A few weeks ago, I had the privilege of watching my son, Aiden, play in his last high school volleyball game. It was a fun weekend away in Victoria, cheering him on. Even though it wasn’t the finish his team was hoping for, I thought it was an unbelievable way to finish off his years of playing for ACS.

As I watched my 6’3” son jump and smash, dig and pass, and fight right until the last point, I thought about how we got all the way here from where he began.

Made of Stern Stuff

Our middleman, as we called him, with two brothers ahead and two brothers behind, was always a fighter. Starting out at only 5 lbs, I was afraid to take him home, thinking one wrong move would snap him. But he was made of sterner stuff than that. It only took him six weeks to start putting on the pounds and once he began to grow, there was no stopping him.

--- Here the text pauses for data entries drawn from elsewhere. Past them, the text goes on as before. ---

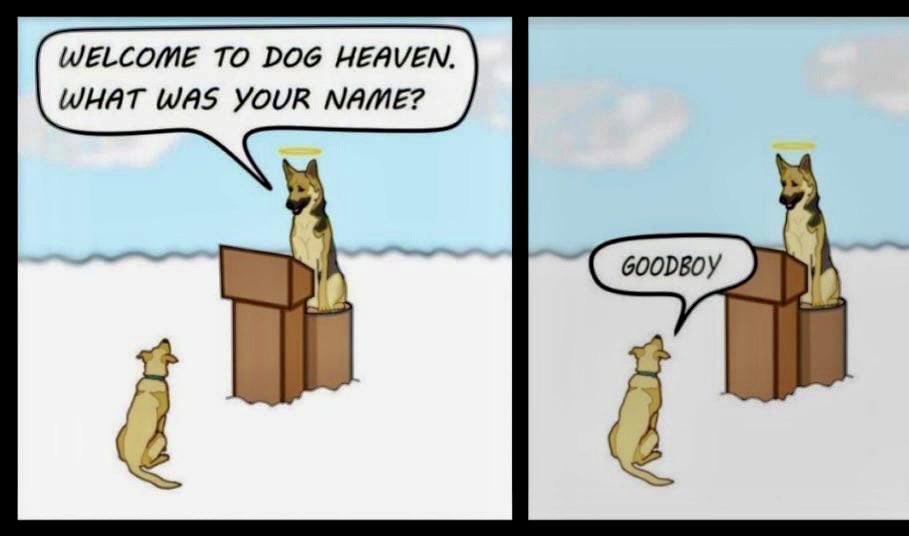
The image size is (909, 536). Identify the location of seat behind podium. (333, 348), (820, 352).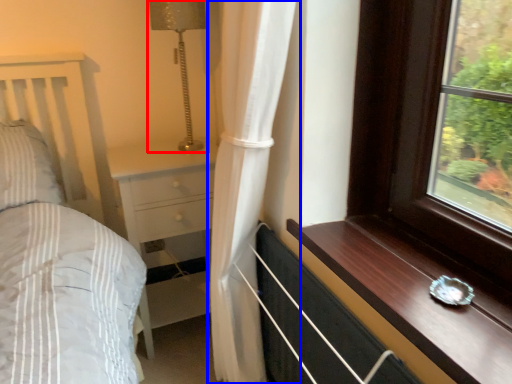
Question: Among these objects, which one is farthest to the camera, lamp (highlighted by a red box) or curtain (highlighted by a blue box)?

Choices:
 (A) lamp
 (B) curtain

Answer: (A)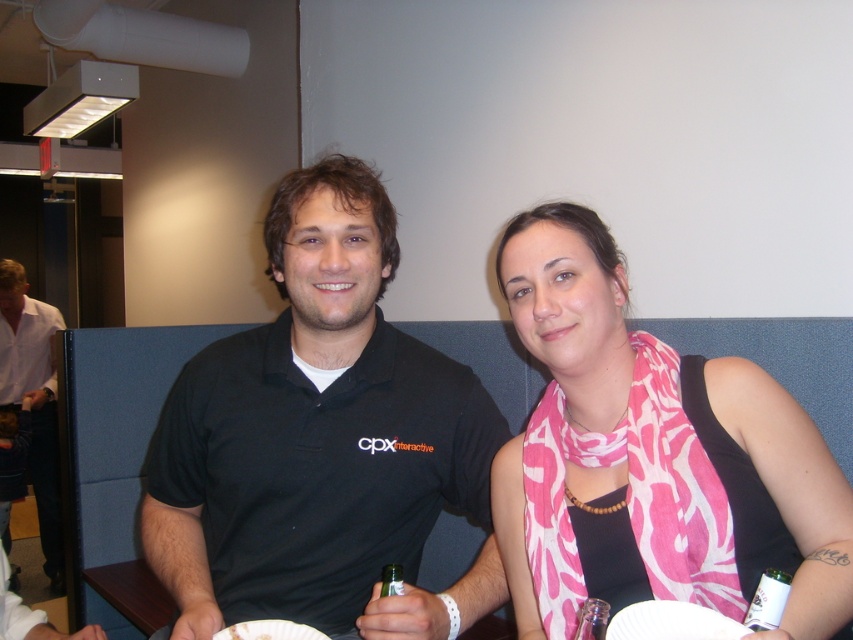
Question: Is pink printed scarf at center bigger than white shirt at left?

He was very independent from the get-go and gave Steve and me the slip countless times.

At age one, he managed to get himself on the big boys’ toy tractor which was pointed straight down the driveway. With his soother firmly in place, no ability to steer, and a perfectly unlucky placed foot on the gas, he drove straight onto busy Keith Wilson Road until providentially his Aunt Jen drove up and whisked him to safety.

Little Voice Singing

Aiden rarely lacked confidence. When he was five, we were camping in Minnesota. We were woken at 1 am by hurried instructions to get below ground as a tornado was headed our way. After huddling in a basement for an hour it was deemed “safe enough” to return. Six of us lay wide awake in our tent trailer, hearing only the wind and the thumping of our own racing hearts, until his little voice sang confidently out of the darkness, “I surrender all, I surrender all. All to thee my precious Saviour, I surrender all.”

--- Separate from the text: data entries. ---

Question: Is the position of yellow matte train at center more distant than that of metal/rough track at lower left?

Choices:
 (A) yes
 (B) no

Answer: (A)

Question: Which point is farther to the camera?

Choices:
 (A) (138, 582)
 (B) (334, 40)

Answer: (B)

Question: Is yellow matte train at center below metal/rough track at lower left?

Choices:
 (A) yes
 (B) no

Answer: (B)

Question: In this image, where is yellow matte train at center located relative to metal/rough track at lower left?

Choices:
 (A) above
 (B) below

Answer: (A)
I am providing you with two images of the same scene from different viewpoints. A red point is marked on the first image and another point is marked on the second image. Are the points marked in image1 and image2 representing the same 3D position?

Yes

Aiden has always been a matter-of-fact kind of guy. The day we dropped our oldest, Caleb, off at Dordt University was rough. The drive home was quiet, punctuated only by the odd sniffle from me when from the back seat, 11-year-old Aiden clearly informed Steve and me, “Just so you know, when I go to college, I’m not gonna cry.”

Aiden is a man of few words, but he finds his tongue when he feels called upon to stand up for what he believes is right. More than once, the teenage Aiden came home from Mr. Naayer’s socials class sharing stories after being inspired by the need for social justice in our world.

First Kindergarten, Now The World

And now my confident, independent, matter of fact, justice-seeking middleman is in grade 12. I can hardly believe how time has flown. Wasn’t I just dropping him off at Nancy Humphrey’s kindergarten class and now he’s getting ready to take on the world?!

Watching him battle his way through the ups and downs of this year’s volleyball provincials, I think he is.

Thanks be to God for his character/talents/gifts and to our family, school friends and teachers, church family who have spoken into his life for years, he is ready. He has the fighting spirit to take on unknowns. He’s independent enough to face new challenges. He has the confidence to step out in faith. And he has the passion for justice to do God’s kingdom work.

It’s easy to get bogged down in the day-to-day of parenting. Taking a step back to remember where Aiden came from, it’s clear how faithful God has been for the last 17 years. I trust He will continue to be faithful in Aiden’s life in the years ahead.

Aiden promised not to shed a tear come “drop off day.” I’m not sure I’ll be able to hold myself to his high standards, but I will be able to drop him off in confidence that he is ready.